Original URL: http://www.theregister.co.uk/2011/10/11/nbn_transit_deal/

Australian National Broadband Network secures backhaul

Telstra dark fibre for core transit

By Richard Chirgwin

Posted in Networks, 11th October 2011 22:58 GMT

The islands of access fibre* to be built for Australia’s National Broadband Network will be dark fibre provided by Telstra, at least in the first instance.

Speaking to a Melbourne conference on October 11, NBN Co chief Mike Quigley announced that the company has secured agreement from Telstra for access to the carrier’s dark fibre to commence construction of release 1 of its transit network.

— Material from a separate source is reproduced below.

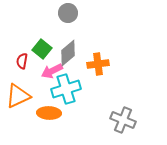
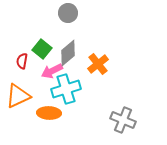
orange cross: rotated 30 degrees counterclockwise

Apart from its importance to the NBN project, the announcement also signals Telstra’s increasing willingness to co-operate with the project: it’s extremely rare for the incumbent carrier to consider offering dark fibre to any customer.

Quigley caused some excitement among those who don’t know the difference between access and backhaul networks by detailing a 10 Tbps core network running 100 Gbps interconnects to individual Points of Interconnect (POIs). Sorry: that capacity isn’t going to be provided to the retail end users.

A 100 Gbps link to the POI will probably, in the long term, need upgrading as the user base expands (which, however, wont be a problem in the next few years).

NBN Co eventually intends to deploy four transit networks covering not only its fibre access networks, but also, for users outside the footprints, its Ericsson-supplied LTE wireless network and its satellite base stations.

Each of the fibre strands will use 96 wavelengths to connect a planned 125 fibre access networks and 29 POIs.

Damping the persistent belief that wireless is overtaking fixed network usage, Quigley reiterated recent ABS statistics showing that data volumes on fixed networks far outpace the growth on mobile networks, in spite of the growth in mobile devices.

In his address to the Comms Day Summit in Melbourne, Quigley also referred to research by a major vendor (identified as Ericsson in Twitter discussions, but unverified by The Register at the time of writing) that even by 2016, mobile devices will only generate 0.5 percent of worldwide data traffic. ®

*For those unfamiliar with the network architecture: to avoid competing with already-existing privately-owned long-haul fibre networks, the NBN will in general not provide backhaul to capital cities. Its local access networks – the fibre access networks, or FANs – will be connected to the POIs, where retail service providers pick up their customers’ traffic. The RSPs then acquire backhaul from the POI back to their own data centres.